What does that have to do with creeds – with where you put your trust? Do you say the pledge of allegiance – put your trust in the goodness of this country’s highest ideals? Do you pay taxes and trust that your money will be used for the benefit of schools and roads and public health systems? Do you participate in the common marketplace of credit and loans and payments made over time? Yes. You do.
But the truth is, the credit crisis, this worldwide economic meltdown, points to the inadequacy of any ultimate credo whose object is anything but God. God is our refuge and strength. And God’s sustaining power is not tied to the Dow.
When he wrote his letter to Timothy, Paul didn’t know anything about the Dow Jones, but he could have easily been speaking to any American today: “Command those who are rich in this present world not to be arrogant nor to put their hope in wealth, which is so uncertain, but to put their hope in God” (I Timothy 6:17).

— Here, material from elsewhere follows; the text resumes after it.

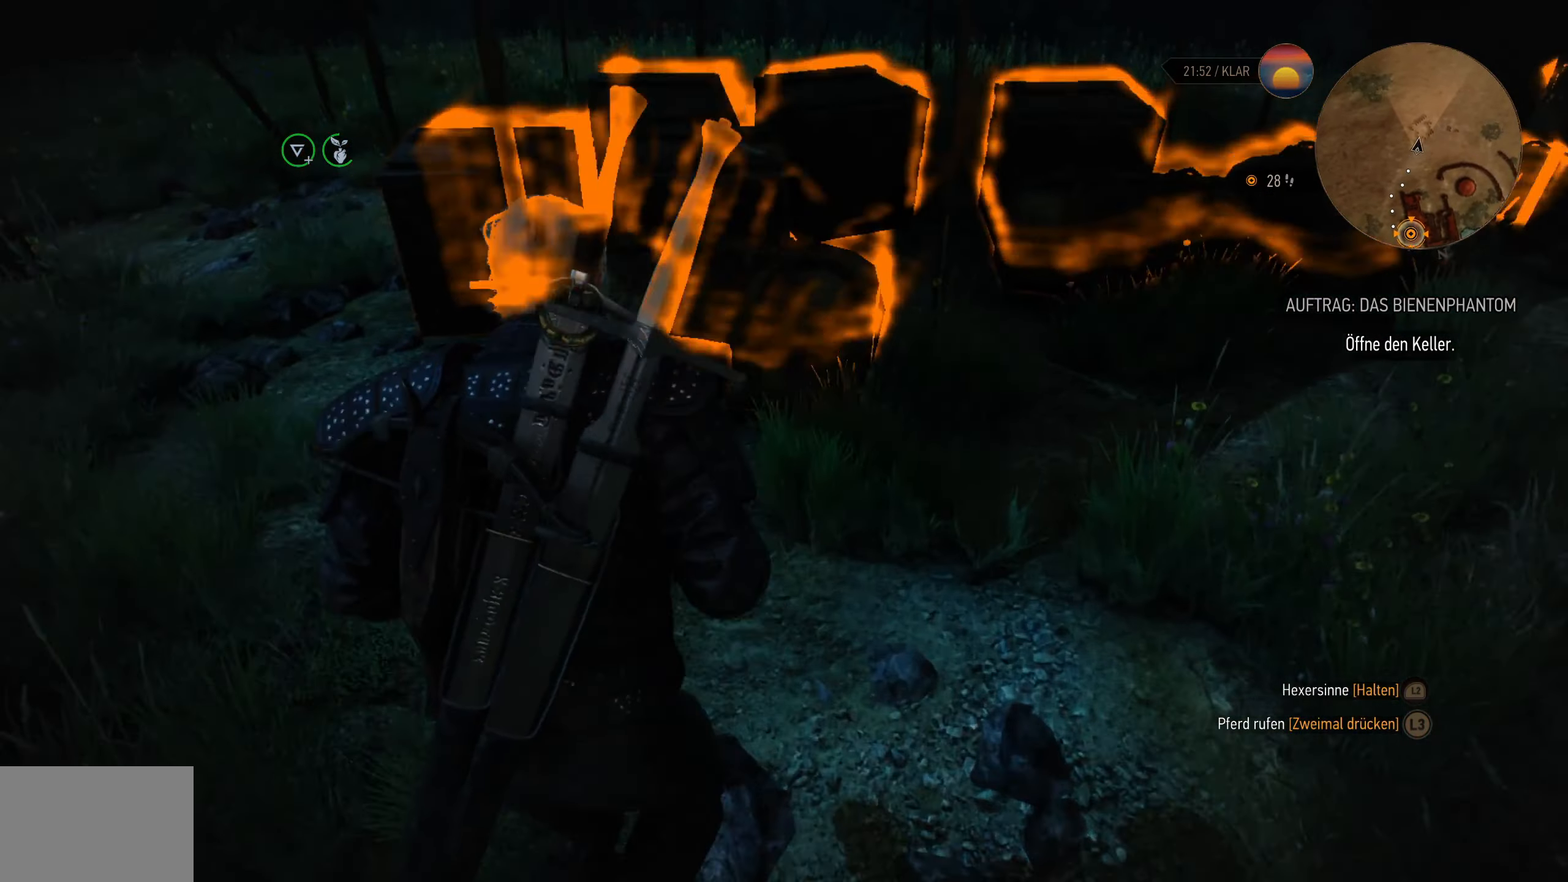
{"buttons": ["CROSS"], "left_stick": "center", "right_stick": "center", "events": [[67, "L2", "up"], [83, "CROSS", "up"], [150, "CROSS", "down"], [150, "left_stick", "center"], [250, "CROSS", "up"], [300, "CROSS", "down"], [383, "CROSS", "up"], [450, "CROSS", "down"]]}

The word of hope, the reminder of where safety lies – is found throughout the Bible. There are the words of the prophets spoken to the Israelites living in exile after losing everything. To the exiles God spoke profound words of promise: “Do not fear, for I am with you; do not be dismayed, for I am your God. I will strengthen you and help you; I will uphold you with my right hand.” (Isaiah 41:10) During times of great adversity, the psalmist wrote, “God is our refuge and strength, an ever present help in trouble. Therefore we will not fear, though the earth give way and the mountains fall into the heart of the sea.” (Psalm 46:1-2)
So, fundamentally, every Sunday, when we stand and say together the historic words of our faith – found in the Nicene Creed, the Creed said by our parents and great grandparents and great great grandparents, stretching all the way back to 325 AD and accepted by Eastern Orthodox, Oriental Orthodox, Assyrian Church of the East, Roman Catholic, Lutheran Church, the Anglican Communion, and almost all branches of Protestantism. – we are doing more than just reciting a bunch of dead words from a bygone era – we are making a claim about where we put our trust, beyond family, beyond country and flag, beyond the marketplace and bank accounts – we place our trust in this God who is maker of heaven and earth, of all things visible and invisible, this God of Jesus Christ, to whom and in whom, all things, in heaven and earth, properly and rightly, belong.